As the retirement landscape continues to evolve, experts emphasize the importance of planning and preparation. Collinson suggests developing a written financial plan that considers living expenses, debt repayment, savings, and investments. Reviewing asset allocation, health care needs, insurance protection, taxes, and potential long-term care needs is also crucial. Additionally, retirees should not underestimate the impact of inflation and take steps to ensure their purchasing power is preserved.

**Conclusion**

Retirement is a personal and complex experience that can bring both joy and challenges. While many people retire earlier than planned, they often report being happier and more fulfilled than expected. With careful planning and preparation, retirees can navigate the transition and create a fulfilling life post-work.
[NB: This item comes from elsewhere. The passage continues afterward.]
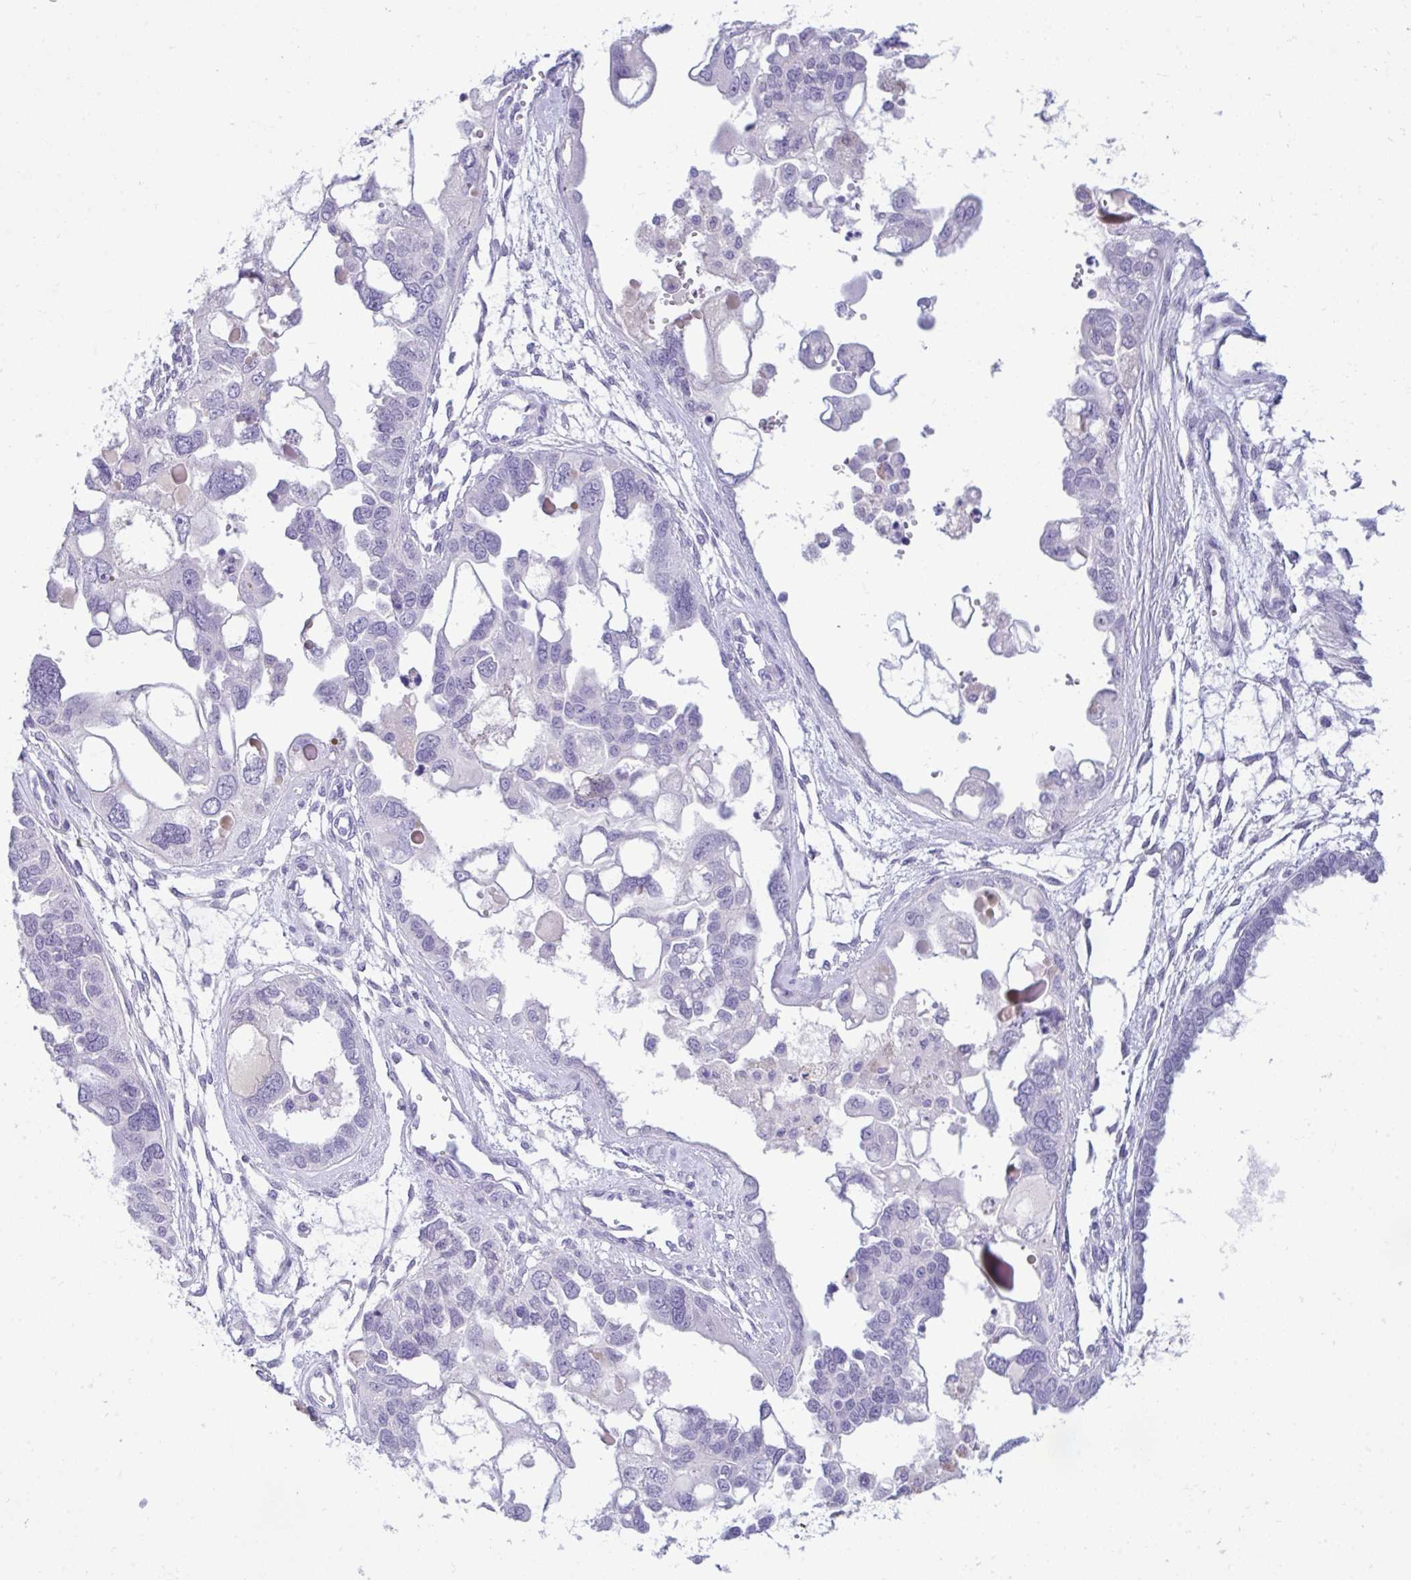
{"staining": {"intensity": "negative", "quantity": "none", "location": "none"}, "tissue": "ovarian cancer", "cell_type": "Tumor cells", "image_type": "cancer", "snomed": [{"axis": "morphology", "description": "Cystadenocarcinoma, serous, NOS"}, {"axis": "topography", "description": "Ovary"}], "caption": "Tumor cells show no significant protein expression in serous cystadenocarcinoma (ovarian). (Stains: DAB (3,3'-diaminobenzidine) immunohistochemistry with hematoxylin counter stain, Microscopy: brightfield microscopy at high magnification).", "gene": "PIGZ", "patient": {"sex": "female", "age": 51}}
Whether it’s pursuing new hobbies, spending more time with loved ones, or simply enjoying a sense of security, retirees can make the most of this new chapter.

**Frequently Asked Questions (FAQs)**

**Q: Why do people retire early?**

A: More than half of retirees retire due to reasons beyond their control, such as health problems or disabilities, or changes in their company, including layoffs, closures, or reorganizations.

**Q: How do people typically spend their retirement?**

A: Many retirees spend more time with family and friends and pursue their hobbies than they anticipated.

**Q: Are women financially secure in retirement?**

A: Yes, more than half of retired women consider their financial situation to be good or very good.

**Q: What is the most important aspect of a financial plan for retirees?**

A: A written financial plan that considers living expenses, debt repayment, savings, and investments is crucial.

**Q: How can retirees mitigate the impact of inflation?**

A: Retirees can take steps to ensure their purchasing power is preserved by reviewing their asset allocation, health care needs, insurance protection, taxes, and potential long-term care needs.